Monday, December 03, 2018

Their Records

It's unseemly to "dance on the grave" of anyone who has just died, though I think all former presidents have made enough decisions that have had catastrophic for some people that it is quite understandable if some of those people do. More than that, wanting an honest assessment of their records - the good and the bad - in obituaries and reminisces is perfectly appropriate. Also, too, nobody cares if journalists have fond personal memories of their time spent with these people. It isn't supposed to be one big happy family, and it doesn't matter to the rest of us if his staff remembered to send you a birthday card every year.

Geroge H.W. Bush was a bad president for a lot of reasons. People can make that judgment by themselves, but only if it isn't taboo to actually provide them with the relevant information.

Bush’s administration still dragged its feet on drug treatment and refused to address prevention to the most affected community, gay and bisexual men, which it could have done by simply promoting and funding critical safer sex programs and condom distribution. When ACT UP, the AIDS activist group, targeted Bush in actions at the White House and at his Kennebunkport, Maine, summer retreat, Bush said “behavioral change” was the best way to fight the disease.

Infamously, Bush had said in a television interview that if he had a grandchild who was gay he would “love” the child but would tell the child he wasn’t normal.

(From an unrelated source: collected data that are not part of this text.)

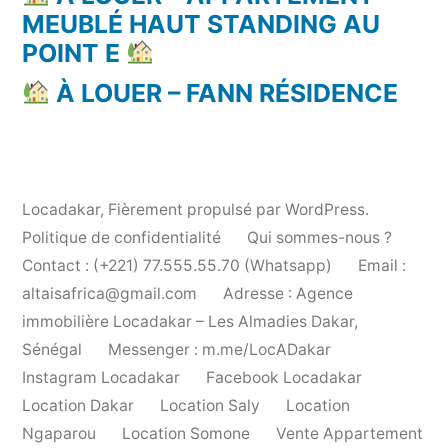
MEUBLÉ HAUT STANDING AU
POINT E
À LOUER – FANN RÉSIDENCE
Locadakar
,
Fièrement propulsé par WordPress.
Politique de confidentialité
Qui sommes-nous ?
Contact : (+221) 77.555.55.70 (Whatsapp)
Email :
altaisafrica@gmail.com
Adresse : Agence
immobilière Locadakar – Les Almadies Dakar,
Sénégal
Messenger : m.me/LocADakar
Instagram Locadakar
Facebook Locadakar
Location Dakar
Location Saly
Location
Ngaparou
Location Somone
Vente Appartement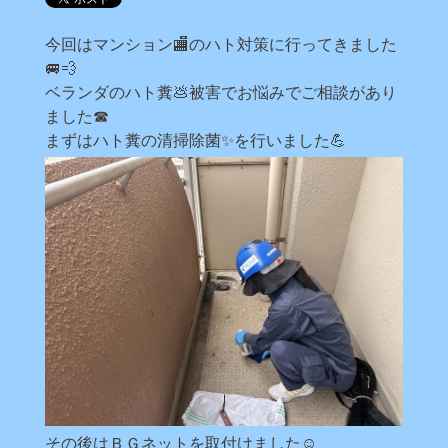
今回はマンション🏬のハト対策に行ってきました
🚐💨
ベランダのハト糞💩被害でお悩みでご相談があり
ました☎
まずはハト糞の清掃除菌✨を行いました💪
その後はＢＧネットを取付けました☺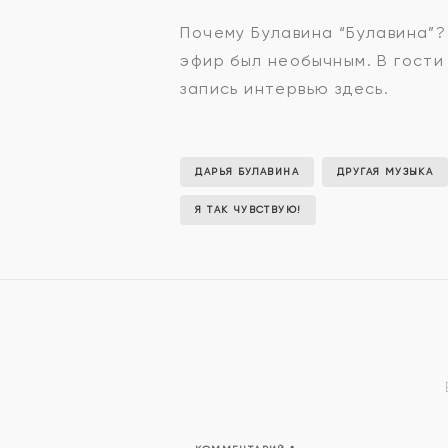
Почему Булавина “Булавина”?
эфир был необычным. В гост
запись интервью здесь.
ДАРЬЯ БУЛАВИНА
ДРУГАЯ МУЗЫКА
Я ТАК ЧУВСТВУЮ!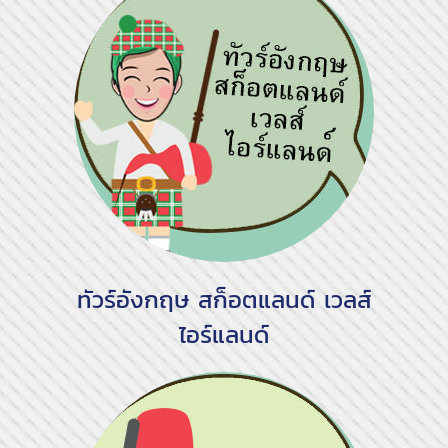
ทัวร์อังกฤษ สก็อตแลนด์ เวลส์
ไอร์แลนด์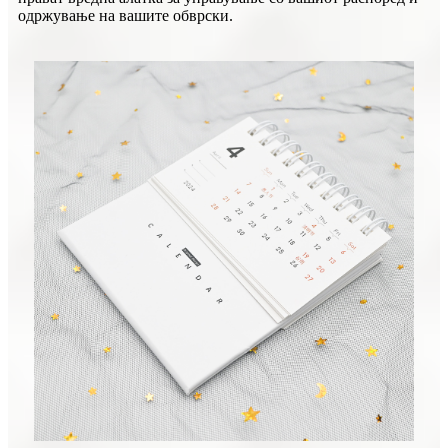
одржување на вашите обврски.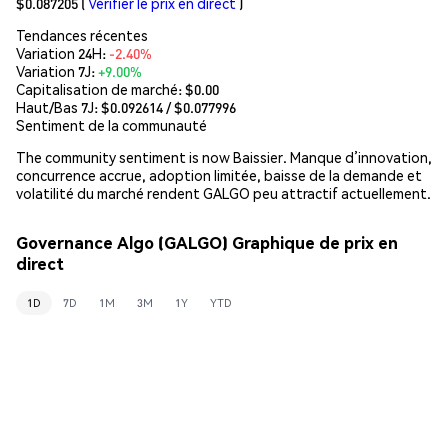
$0.087205
(
Vérifier le prix en direct
)
Tendances récentes
Variation 24H:
-2.40%
Variation 7J:
+9.00%
Capitalisation de marché:
$0.00
Haut/Bas 7J: $
0.092614
/ $
0.077996
Sentiment de la communauté
The community sentiment is now Baissier. Manque d’innovation,
concurrence accrue, adoption limitée, baisse de la demande et
volatilité du marché rendent GALGO peu attractif actuellement.
Governance Algo (GALGO) Graphique de prix en
direct
1D
7D
1M
3M
1Y
YTD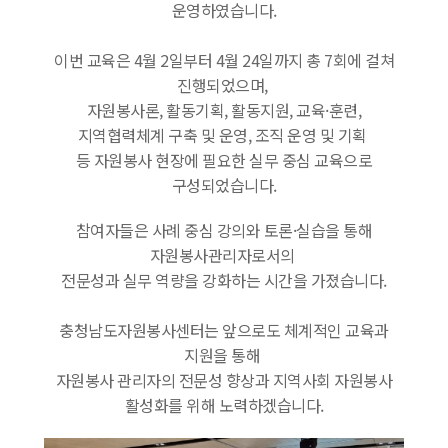
운영하였습니다.
이번 교육은 4월 2일부터 4월 24일까지 총 7회에 걸쳐
진행되었으며,
자원봉사론, 활동기획, 활동지원, 교육·훈련,
지역협력체계 구축 및 운영, 조직 운영 및 기획
등 자원봉사 현장에 필요한 실무 중심 교육으로
구성되었습니다.
참여자들은 사례 중심 강의와 토론·실습을 통해
자원봉사관리자로서의
전문성과 실무 역량을 강화하는 시간을 가졌습니다.
충청남도자원봉사센터는 앞으로도 체계적인 교육과
지원을 통해
자원봉사 관리자의 전문성 향상과 지역사회 자원봉사
활성화를 위해 노력하겠습니다.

And like Reagan, he stocked his Cabinet with anti-gay zealots. Health Secretary Louis Sullivan, also protested by ACT UP for his terrible response to HIV, joined forces with evangelical leaders to cover up a government-funded study on teen suicide that found LGBTQ teens were at much higher risk.

If your economic and social status is such that you think it's important if the president was personally nice to you and your friends, then you really have no business putting on a "journalist" hat and discussing that.